• [Excerpted text]:
---------------
Relationship between Ito Integral and Stratonovich Integral

Question

Suppose that $b, \sigma \in L^{\infty}(F)$ and $X_t:=\int_{0}^{t}b_sds+\int_{0}^{t}\sigma_sdB_s$. For $\pi:0=t_0<t_1<...<t_n=T$.

Denote $S_M(\pi):=\sum_{i=0}^{n-1}(\frac{X_{t_i}+X_{t_{i+1}}}{2})B_{t_i,t_{i+1}}$.

Show that $S_M(\pi)\rightarrow\int_{0}^{t}X_tdB_t+\frac{1}{2}\int_{0}^{t}\sigma_td_t$ in $L^2$, as $|\pi|\rightarrow 0$.
---------------
• [Provided data]:
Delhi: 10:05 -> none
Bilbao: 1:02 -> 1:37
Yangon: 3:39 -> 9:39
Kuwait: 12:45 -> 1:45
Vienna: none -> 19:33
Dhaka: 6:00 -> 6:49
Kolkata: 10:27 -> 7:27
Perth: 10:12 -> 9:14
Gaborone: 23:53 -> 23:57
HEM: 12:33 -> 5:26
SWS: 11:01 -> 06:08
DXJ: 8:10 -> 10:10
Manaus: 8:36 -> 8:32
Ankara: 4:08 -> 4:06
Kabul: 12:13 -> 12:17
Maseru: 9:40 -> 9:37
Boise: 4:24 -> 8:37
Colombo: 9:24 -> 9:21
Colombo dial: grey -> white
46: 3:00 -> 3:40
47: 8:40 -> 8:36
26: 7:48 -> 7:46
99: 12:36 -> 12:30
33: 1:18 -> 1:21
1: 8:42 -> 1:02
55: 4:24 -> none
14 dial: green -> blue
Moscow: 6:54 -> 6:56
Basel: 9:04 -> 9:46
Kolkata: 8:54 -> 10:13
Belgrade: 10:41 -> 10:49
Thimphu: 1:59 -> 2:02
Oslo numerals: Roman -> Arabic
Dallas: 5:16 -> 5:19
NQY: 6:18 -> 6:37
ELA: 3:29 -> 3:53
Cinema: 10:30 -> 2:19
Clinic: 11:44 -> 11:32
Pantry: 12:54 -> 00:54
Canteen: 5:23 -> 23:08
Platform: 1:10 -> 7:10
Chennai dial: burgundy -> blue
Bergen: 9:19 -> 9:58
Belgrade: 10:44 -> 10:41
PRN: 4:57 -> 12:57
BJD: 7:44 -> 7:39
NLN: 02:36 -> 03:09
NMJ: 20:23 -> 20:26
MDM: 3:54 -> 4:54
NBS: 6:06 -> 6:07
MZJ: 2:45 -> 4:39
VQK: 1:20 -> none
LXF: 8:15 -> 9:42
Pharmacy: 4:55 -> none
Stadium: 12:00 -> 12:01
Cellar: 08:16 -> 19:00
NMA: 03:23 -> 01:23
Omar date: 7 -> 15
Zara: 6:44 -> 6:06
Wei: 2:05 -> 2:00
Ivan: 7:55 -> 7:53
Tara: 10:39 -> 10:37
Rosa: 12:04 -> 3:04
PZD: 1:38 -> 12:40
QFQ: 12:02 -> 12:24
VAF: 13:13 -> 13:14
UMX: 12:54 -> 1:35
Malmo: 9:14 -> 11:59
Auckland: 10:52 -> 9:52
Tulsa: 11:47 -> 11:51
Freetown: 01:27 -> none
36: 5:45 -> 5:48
---------------
• [Your tasks]:
• A. In the text on the Ito and Stratonovich integrals, in what sense and under what limit must $S_M(\pi)$ converge?
• B. Write the next part of the thread on the Ito and Stratonovich integrals, picking up after its final sentence.

• [Answer set]:
• A. In $L^2$, as $|\pi|\rightarrow 0$.

• B.
My idea: we know that $\sum_{i=0}^{n-1}X_{t_i}B_{t_i,t_{i+1}}\rightarrow \int_{0}^{t}X_tdB_t$ in $L^2$. So it suffices to show that

$$\sum_{i=0}^{n-1}(\frac{X_{t_{i+1}}-X_{t_i}}{2})B_{t_i,t_{i+1}}$$

converges to $\frac{1}{2}\int_{0}^{t}\sigma_td_t$ in $L^2$.

To do so, we need to simplify the expression

$$\mathbb{E}[||\sum_{i=0}^{n-1}(\frac{X_{t_{i+1}}-X_{t_i}}{2})B_{t_i,t_{i+1}}-\frac{1}{2}\int_{0}^{t}\sigma_td_t||^2]$$

Where I got stuck.